◆ WHAT IS NEEDED
This exercise calls for the listing to be set down exactly.
--
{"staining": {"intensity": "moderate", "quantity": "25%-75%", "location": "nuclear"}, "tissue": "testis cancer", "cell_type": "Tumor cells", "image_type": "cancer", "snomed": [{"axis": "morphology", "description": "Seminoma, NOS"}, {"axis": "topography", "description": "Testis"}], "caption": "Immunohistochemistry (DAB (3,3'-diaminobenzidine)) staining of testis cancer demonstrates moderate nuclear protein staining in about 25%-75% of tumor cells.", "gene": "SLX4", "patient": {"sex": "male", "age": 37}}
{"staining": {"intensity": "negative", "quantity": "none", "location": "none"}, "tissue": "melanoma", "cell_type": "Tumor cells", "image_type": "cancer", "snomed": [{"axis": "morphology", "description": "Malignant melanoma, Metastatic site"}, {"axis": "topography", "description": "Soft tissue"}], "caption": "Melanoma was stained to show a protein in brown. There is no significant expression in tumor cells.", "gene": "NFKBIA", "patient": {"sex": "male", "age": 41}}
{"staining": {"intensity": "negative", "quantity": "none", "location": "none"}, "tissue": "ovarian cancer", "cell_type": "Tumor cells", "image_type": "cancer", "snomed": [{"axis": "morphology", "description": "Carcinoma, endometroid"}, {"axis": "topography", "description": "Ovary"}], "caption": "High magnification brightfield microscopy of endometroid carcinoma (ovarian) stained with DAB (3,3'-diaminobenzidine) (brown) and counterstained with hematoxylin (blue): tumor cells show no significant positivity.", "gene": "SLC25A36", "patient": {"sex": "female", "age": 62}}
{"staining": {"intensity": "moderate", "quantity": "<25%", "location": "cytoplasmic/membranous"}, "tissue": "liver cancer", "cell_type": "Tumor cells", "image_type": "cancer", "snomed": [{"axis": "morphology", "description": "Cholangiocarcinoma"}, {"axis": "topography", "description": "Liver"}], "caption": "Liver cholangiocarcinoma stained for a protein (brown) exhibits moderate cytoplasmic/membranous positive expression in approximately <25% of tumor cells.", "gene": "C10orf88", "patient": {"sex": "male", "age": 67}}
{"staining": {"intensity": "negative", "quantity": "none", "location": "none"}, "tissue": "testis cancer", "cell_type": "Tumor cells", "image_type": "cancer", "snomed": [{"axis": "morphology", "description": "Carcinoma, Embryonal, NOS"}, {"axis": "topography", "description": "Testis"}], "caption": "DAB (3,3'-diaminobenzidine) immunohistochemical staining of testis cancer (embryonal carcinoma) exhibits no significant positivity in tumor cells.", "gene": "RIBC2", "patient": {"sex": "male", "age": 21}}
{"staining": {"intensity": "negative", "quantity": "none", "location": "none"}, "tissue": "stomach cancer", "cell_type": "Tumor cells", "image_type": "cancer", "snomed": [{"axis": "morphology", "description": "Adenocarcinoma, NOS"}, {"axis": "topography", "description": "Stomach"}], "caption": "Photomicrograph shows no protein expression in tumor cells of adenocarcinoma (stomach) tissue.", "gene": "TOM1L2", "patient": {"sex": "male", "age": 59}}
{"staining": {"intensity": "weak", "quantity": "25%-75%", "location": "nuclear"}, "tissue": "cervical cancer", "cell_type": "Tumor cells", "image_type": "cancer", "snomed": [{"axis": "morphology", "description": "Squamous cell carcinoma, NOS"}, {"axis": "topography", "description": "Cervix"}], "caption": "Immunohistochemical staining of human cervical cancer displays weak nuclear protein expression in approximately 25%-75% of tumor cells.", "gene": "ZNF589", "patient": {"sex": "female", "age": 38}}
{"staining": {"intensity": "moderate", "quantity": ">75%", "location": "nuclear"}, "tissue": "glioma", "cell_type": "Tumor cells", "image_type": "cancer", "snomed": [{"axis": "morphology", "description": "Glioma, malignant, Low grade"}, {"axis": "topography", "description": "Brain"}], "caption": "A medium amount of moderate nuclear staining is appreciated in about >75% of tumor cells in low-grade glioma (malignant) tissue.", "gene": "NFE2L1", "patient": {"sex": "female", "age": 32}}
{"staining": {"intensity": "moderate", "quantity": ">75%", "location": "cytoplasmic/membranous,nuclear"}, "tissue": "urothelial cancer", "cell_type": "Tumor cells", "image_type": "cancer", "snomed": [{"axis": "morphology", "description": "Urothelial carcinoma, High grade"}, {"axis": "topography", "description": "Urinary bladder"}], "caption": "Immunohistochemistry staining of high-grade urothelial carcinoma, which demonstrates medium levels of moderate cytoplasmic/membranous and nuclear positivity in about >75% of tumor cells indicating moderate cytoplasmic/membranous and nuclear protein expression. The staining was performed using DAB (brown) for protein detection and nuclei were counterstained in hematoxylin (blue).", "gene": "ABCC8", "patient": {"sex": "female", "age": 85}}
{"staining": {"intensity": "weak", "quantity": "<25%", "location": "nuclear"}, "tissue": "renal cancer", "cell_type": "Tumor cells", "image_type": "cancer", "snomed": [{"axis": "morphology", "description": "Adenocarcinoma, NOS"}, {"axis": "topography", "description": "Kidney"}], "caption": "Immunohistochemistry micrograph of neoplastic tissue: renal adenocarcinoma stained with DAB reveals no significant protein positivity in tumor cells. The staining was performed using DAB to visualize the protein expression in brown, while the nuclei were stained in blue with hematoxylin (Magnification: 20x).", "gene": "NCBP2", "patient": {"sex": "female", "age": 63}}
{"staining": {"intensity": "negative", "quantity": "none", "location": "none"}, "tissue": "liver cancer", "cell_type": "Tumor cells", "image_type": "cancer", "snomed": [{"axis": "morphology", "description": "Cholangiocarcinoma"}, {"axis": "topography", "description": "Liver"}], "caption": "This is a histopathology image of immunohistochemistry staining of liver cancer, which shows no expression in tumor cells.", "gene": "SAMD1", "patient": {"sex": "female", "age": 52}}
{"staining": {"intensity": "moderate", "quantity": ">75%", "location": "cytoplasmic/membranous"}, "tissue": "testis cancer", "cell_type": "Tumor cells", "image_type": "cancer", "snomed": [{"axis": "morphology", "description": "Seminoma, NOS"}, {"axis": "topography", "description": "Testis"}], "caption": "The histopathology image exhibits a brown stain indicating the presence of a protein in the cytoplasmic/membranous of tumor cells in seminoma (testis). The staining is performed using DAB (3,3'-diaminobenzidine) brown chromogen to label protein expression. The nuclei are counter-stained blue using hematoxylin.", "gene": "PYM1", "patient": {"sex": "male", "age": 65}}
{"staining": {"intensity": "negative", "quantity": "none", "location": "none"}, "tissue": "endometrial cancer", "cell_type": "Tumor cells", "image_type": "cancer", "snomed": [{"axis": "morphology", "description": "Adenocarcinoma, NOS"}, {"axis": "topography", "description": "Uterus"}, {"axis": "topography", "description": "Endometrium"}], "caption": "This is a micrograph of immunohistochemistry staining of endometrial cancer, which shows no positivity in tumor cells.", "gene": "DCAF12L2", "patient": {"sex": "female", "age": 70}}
--
◆ REPLY TO THE EXERCISE
{"staining": {"intensity": "moderate", "quantity": "25%-75%", "location": "nuclear"}, "tissue": "testis cancer", "cell_type": "Tumor cells", "image_type": "cancer", "snomed": [{"axis": "morphology", "description": "Seminoma, NOS"}, {"axis": "topography", "description": "Testis"}], "caption": "Immunohistochemistry (DAB (3,3'-diaminobenzidine)) staining of testis cancer demonstrates moderate nuclear protein staining in about 25%-75% of tumor cells.", "gene": "SLX4", "patient": {"sex": "male", "age": 37}}
{"staining": {"intensity": "negative", "quantity": "none", "location": "none"}, "tissue": "melanoma", "cell_type": "Tumor cells", "image_type": "cancer", "snomed": [{"axis": "morphology", "description": "Malignant melanoma, Metastatic site"}, {"axis": "topography", "description": "Soft tissue"}], "caption": "Melanoma was stained to show a protein in brown. There is no significant expression in tumor cells.", "gene": "NFKBIA", "patient": {"sex": "male", "age": 41}}
{"staining": {"intensity": "negative", "quantity": "none", "location": "none"}, "tissue": "ovarian cancer", "cell_type": "Tumor cells", "image_type": "cancer", "snomed": [{"axis": "morphology", "description": "Carcinoma, endometroid"}, {"axis": "topography", "description": "Ovary"}], "caption": "High magnification brightfield microscopy of endometroid carcinoma (ovarian) stained with DAB (3,3'-diaminobenzidine) (brown) and counterstained with hematoxylin (blue): tumor cells show no significant positivity.", "gene": "SLC25A36", "patient": {"sex": "female", "age": 62}}
{"staining": {"intensity": "moderate", "quantity": "<25%", "location": "cytoplasmic/membranous"}, "tissue": "liver cancer", "cell_type": "Tumor cells", "image_type": "cancer", "snomed": [{"axis": "morphology", "description": "Cholangiocarcinoma"}, {"axis": "topography", "description": "Liver"}], "caption": "Liver cholangiocarcinoma stained for a protein (brown) exhibits moderate cytoplasmic/membranous positive expression in approximately <25% of tumor cells.", "gene": "C10orf88", "patient": {"sex": "male", "age": 67}}
{"staining": {"intensity": "negative", "quantity": "none", "location": "none"}, "tissue": "testis cancer", "cell_type": "Tumor cells", "image_type": "cancer", "snomed": [{"axis": "morphology", "description": "Carcinoma, Embryonal, NOS"}, {"axis": "topography", "description": "Testis"}], "caption": "DAB (3,3'-diaminobenzidine) immunohistochemical staining of testis cancer (embryonal carcinoma) exhibits no significant positivity in tumor cells.", "gene": "RIBC2", "patient": {"sex": "male", "age": 21}}
{"staining": {"intensity": "negative", "quantity": "none", "location": "none"}, "tissue": "stomach cancer", "cell_type": "Tumor cells", "image_type": "cancer", "snomed": [{"axis": "morphology", "description": "Adenocarcinoma, NOS"}, {"axis": "topography", "description": "Stomach"}], "caption": "Photomicrograph shows no protein expression in tumor cells of adenocarcinoma (stomach) tissue.", "gene": "TOM1L2", "patient": {"sex": "male", "age": 59}}
{"staining": {"intensity": "weak", "quantity": "25%-75%", "location": "nuclear"}, "tissue": "cervical cancer", "cell_type": "Tumor cells", "image_type": "cancer", "snomed": [{"axis": "morphology", "description": "Squamous cell carcinoma, NOS"}, {"axis": "topography", "description": "Cervix"}], "caption": "Immunohistochemical staining of human cervical cancer displays weak nuclear protein expression in approximately 25%-75% of tumor cells.", "gene": "ZNF589", "patient": {"sex": "female", "age": 38}}
{"staining": {"intensity": "moderate", "quantity": ">75%", "location": "nuclear"}, "tissue": "glioma", "cell_type": "Tumor cells", "image_type": "cancer", "snomed": [{"axis": "morphology", "description": "Glioma, malignant, Low grade"}, {"axis": "topography", "description": "Brain"}], "caption": "A medium amount of moderate nuclear staining is appreciated in about >75% of tumor cells in low-grade glioma (malignant) tissue.", "gene": "NFE2L1", "patient": {"sex": "female", "age": 32}}
{"staining": {"intensity": "moderate", "quantity": ">75%", "location": "cytoplasmic/membranous,nuclear"}, "tissue": "urothelial cancer", "cell_type": "Tumor cells", "image_type": "cancer", "snomed": [{"axis": "morphology", "description": "Urothelial carcinoma, High grade"}, {"axis": "topography", "description": "Urinary bladder"}], "caption": "Immunohistochemistry staining of high-grade urothelial carcinoma, which demonstrates medium levels of moderate cytoplasmic/membranous and nuclear positivity in about >75% of tumor cells indicating moderate cytoplasmic/membranous and nuclear protein expression. The staining was performed using DAB (brown) for protein detection and nuclei were counterstained in hematoxylin (blue).", "gene": "ABCC8", "patient": {"sex": "female", "age": 85}}
{"staining": {"intensity": "weak", "quantity": "<25%", "location": "nuclear"}, "tissue": "renal cancer", "cell_type": "Tumor cells", "image_type": "cancer", "snomed": [{"axis": "morphology", "description": "Adenocarcinoma, NOS"}, {"axis": "topography", "description": "Kidney"}], "caption": "Immunohistochemistry micrograph of neoplastic tissue: renal adenocarcinoma stained with DAB reveals no significant protein positivity in tumor cells. The staining was performed using DAB to visualize the protein expression in brown, while the nuclei were stained in blue with hematoxylin (Magnification: 20x).", "gene": "NCBP2", "patient": {"sex": "female", "age": 63}}
{"staining": {"intensity": "negative", "quantity": "none", "location": "none"}, "tissue": "liver cancer", "cell_type": "Tumor cells", "image_type": "cancer", "snomed": [{"axis": "morphology", "description": "Cholangiocarcinoma"}, {"axis": "topography", "description": "Liver"}], "caption": "This is a histopathology image of immunohistochemistry staining of liver cancer, which shows no expression in tumor cells.", "gene": "SAMD1", "patient": {"sex": "female", "age": 52}}
{"staining": {"intensity": "moderate", "quantity": ">75%", "location": "cytoplasmic/membranous"}, "tissue": "testis cancer", "cell_type": "Tumor cells", "image_type": "cancer", "snomed": [{"axis": "morphology", "description": "Seminoma, NOS"}, {"axis": "topography", "description": "Testis"}], "caption": "The histopathology image exhibits a brown stain indicating the presence of a protein in the cytoplasmic/membranous of tumor cells in seminoma (testis). The staining is performed using DAB (3,3'-diaminobenzidine) brown chromogen to label protein expression. The nuclei are counter-stained blue using hematoxylin.", "gene": "PYM1", "patient": {"sex": "male", "age": 65}}
{"staining": {"intensity": "negative", "quantity": "none", "location": "none"}, "tissue": "endometrial cancer", "cell_type": "Tumor cells", "image_type": "cancer", "snomed": [{"axis": "morphology", "description": "Adenocarcinoma, NOS"}, {"axis": "topography", "description": "Uterus"}, {"axis": "topography", "description": "Endometrium"}], "caption": "This is a micrograph of immunohistochemistry staining of endometrial cancer, which shows no positivity in tumor cells.", "gene": "DCAF12L2", "patient": {"sex": "female", "age": 70}}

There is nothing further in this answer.